Auf Esperance freilich übte das Eine wie das Andere eine durchaus andere Wirkung aus, als Joseph sie vermuthlich beabsichtigt hatte. Sie lachte den Cousin gewöhnlich lustig aus – sie denke nicht an den Aufbruch! – oder wies ihn, wiederum lustig, in seine Schranken zurück; nur die Stellung, die er Burgsheim gegenüber einnahm, schien sie kalt zu lassen, oder vielmehr von ihr gar nicht bemerkt zu werden.

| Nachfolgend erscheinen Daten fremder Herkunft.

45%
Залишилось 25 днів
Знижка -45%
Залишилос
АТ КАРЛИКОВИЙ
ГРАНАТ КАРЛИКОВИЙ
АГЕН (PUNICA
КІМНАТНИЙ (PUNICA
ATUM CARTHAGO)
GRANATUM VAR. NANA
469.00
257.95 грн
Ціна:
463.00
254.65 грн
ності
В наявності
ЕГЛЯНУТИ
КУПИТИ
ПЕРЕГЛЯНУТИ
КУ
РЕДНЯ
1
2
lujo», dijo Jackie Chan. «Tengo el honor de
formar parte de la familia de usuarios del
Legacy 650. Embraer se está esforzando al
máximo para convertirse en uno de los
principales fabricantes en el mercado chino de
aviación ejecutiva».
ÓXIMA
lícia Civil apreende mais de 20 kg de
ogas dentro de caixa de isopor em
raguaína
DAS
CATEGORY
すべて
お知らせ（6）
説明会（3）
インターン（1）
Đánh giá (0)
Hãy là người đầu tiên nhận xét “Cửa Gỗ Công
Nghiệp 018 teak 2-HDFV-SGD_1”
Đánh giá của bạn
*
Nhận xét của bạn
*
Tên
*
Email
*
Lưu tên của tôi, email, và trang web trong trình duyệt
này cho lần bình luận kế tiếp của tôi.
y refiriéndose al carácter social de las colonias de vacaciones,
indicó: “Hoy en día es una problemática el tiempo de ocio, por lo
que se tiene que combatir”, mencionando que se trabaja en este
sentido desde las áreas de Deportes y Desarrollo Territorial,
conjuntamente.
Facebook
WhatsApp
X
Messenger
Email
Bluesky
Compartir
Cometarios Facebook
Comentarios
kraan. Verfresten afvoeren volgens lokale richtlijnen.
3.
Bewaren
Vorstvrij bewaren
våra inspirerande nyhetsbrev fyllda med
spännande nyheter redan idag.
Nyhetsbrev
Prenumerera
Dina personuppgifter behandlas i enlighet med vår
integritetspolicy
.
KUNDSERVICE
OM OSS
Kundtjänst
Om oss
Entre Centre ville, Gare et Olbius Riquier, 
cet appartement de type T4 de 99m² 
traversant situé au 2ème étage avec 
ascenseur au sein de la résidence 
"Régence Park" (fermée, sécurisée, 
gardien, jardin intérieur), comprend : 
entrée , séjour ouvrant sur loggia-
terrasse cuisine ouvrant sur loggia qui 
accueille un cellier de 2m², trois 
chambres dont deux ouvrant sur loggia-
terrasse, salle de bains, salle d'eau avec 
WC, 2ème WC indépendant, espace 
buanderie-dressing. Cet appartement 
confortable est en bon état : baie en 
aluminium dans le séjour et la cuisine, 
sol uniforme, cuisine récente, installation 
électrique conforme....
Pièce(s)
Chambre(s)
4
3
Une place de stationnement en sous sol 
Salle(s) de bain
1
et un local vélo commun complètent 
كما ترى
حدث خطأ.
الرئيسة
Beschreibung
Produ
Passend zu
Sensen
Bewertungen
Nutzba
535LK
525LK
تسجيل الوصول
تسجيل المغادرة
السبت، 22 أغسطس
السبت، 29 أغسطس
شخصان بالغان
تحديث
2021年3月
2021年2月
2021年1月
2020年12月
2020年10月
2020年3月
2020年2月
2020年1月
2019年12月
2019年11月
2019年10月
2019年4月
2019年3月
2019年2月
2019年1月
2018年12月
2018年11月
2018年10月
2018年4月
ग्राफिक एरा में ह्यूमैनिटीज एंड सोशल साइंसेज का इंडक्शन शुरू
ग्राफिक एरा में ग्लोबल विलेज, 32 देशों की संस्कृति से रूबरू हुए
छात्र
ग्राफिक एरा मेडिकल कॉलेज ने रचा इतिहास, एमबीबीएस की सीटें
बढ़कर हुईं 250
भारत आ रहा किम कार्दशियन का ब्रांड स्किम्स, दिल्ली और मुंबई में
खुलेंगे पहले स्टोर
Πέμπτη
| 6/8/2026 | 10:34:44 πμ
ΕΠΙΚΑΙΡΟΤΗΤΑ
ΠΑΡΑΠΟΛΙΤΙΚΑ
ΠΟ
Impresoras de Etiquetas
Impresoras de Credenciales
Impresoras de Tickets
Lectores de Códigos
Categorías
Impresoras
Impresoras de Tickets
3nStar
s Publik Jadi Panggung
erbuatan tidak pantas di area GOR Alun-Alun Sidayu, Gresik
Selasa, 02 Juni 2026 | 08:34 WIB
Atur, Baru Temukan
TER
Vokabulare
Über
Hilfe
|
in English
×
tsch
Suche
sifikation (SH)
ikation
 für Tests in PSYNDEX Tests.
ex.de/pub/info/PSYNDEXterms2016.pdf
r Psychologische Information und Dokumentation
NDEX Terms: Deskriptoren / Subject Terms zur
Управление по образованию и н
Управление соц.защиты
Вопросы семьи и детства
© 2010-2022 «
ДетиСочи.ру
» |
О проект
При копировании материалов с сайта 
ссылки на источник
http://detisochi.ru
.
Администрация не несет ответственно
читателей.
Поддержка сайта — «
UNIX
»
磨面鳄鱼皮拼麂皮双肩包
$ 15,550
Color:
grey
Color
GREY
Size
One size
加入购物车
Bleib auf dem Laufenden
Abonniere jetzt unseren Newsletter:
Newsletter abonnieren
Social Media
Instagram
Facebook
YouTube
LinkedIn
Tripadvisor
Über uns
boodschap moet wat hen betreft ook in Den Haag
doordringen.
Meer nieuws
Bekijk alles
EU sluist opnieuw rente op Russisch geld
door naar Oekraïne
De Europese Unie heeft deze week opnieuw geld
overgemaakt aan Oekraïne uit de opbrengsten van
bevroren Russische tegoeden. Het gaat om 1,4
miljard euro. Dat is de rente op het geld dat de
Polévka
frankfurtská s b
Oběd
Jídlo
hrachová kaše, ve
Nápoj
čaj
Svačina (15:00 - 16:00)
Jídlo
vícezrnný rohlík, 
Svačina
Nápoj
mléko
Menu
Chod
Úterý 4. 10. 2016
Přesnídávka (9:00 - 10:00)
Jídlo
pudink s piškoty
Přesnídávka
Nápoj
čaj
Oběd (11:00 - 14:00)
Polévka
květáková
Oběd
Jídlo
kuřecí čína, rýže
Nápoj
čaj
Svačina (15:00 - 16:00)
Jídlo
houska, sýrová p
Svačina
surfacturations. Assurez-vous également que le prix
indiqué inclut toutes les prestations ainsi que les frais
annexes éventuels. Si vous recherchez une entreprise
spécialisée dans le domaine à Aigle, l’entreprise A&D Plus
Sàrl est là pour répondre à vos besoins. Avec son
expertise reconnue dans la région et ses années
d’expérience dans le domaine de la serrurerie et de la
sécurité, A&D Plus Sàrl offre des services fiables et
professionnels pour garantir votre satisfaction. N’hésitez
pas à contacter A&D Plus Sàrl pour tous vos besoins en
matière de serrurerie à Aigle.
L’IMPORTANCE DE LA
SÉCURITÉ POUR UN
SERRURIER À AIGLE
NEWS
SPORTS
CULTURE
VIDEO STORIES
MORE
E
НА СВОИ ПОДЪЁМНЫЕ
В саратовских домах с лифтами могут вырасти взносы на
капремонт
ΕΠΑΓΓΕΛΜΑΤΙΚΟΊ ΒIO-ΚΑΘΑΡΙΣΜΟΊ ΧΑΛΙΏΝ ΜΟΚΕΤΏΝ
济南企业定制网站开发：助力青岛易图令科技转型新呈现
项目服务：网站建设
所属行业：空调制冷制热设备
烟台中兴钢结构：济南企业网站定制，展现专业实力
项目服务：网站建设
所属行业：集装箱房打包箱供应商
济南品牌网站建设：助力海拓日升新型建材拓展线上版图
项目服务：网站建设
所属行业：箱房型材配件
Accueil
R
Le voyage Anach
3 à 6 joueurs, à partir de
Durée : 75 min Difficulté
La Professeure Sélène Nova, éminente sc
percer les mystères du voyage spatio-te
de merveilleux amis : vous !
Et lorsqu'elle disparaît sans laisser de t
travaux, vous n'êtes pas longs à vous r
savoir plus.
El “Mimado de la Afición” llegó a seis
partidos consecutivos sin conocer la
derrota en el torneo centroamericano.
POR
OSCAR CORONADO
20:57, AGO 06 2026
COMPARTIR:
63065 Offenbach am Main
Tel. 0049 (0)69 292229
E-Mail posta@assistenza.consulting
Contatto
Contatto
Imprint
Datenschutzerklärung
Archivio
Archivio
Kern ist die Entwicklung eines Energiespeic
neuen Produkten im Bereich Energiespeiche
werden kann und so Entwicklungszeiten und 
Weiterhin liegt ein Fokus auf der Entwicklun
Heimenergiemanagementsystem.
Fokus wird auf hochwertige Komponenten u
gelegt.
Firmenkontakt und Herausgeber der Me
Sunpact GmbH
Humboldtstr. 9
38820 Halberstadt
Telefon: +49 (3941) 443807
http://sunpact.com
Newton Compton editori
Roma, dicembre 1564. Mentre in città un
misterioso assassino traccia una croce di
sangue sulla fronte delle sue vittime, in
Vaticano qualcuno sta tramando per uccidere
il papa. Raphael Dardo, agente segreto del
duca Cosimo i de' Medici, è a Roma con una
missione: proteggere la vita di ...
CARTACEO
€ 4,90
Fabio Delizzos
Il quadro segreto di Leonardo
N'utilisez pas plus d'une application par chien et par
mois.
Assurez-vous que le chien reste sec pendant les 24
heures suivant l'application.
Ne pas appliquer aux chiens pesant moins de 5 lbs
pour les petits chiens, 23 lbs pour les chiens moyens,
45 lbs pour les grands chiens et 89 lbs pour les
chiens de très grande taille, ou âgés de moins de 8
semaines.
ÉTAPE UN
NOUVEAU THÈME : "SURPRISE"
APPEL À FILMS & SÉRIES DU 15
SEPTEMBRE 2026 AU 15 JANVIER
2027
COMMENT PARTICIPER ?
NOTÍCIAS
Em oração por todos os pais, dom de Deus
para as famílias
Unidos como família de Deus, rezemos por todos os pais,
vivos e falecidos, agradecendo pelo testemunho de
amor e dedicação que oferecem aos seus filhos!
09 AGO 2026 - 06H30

Indessen meinte doch auch Leopold an einem der nächsten Tage, da die Schwester schon wieder Pläne auf morgen machte, einmal kopfschüttelnd: „Für einen Scherz scheint es mir jetzt genug, Kind. Ihr seid nach meiner Rechnung acht bis neun Tage von Hause fort, und der Vater darf –“

Das Blut schoß ihr in die Wangen. „Du bist unbarmherzig!“ rief sie aus und in ihr Auge trat etwas wie ein Schatten. „Wie weißt Du denn, ob es ein Scherz ist, der mich hierher gebracht und mich hier festhält? Ich nehme meine Herrschaft sehr ernsthaft. Gönne mir doch meine junge Herrlichkeit. Es ist daheim so langweilig, so eng; hier bin ich frei. Und sie glauben uns jetzt auch in den besten Händen, drüben bei Schauensteins: ich ließ durch Anna einen Brief an Tante Kunigunde gelangen, der es so meldet. – Fort von hier will ich noch nicht,“ schloß sie. „Ich lebe jetzt erst auf, und dem Bären dort –“ ihre Hand deutete hinab, wo am Fuß der Höhe die Mühlengebäude lagen – „sind wir auch noch einen Besuch schuldig.“

„Den würde ich an Ihrer Stelle unterlassen, gnädiges Fräulein,“ sagte Burgsheim, der eben mit den beiden Anderen herankam. Er hatte auch heut die Gesellschaft geführt, und sie standen nun auf dem sogenannten Mühlenberge, von dem aus man die beiden Thäler überblickte, welche sich dem Schlosse zu vereinigten. Der Jäger setzte seine Rede indessen nicht fort, denn beim ersten Blick hinab, wo die eigentliche Landstraße völlig übersehbar hinlief, rief er verwundert aus: „Die Herrschaften erhalten Besuch. Eine solche Euquipage kann nur zu Ihnen wollen.“ – Und in der That, man sah’s deutlich genug, daß der Wagen, welcher eben die große Brücke des Mühlenbachs passirte, elegant war und von wahren Prachtpferden gezogen wurde.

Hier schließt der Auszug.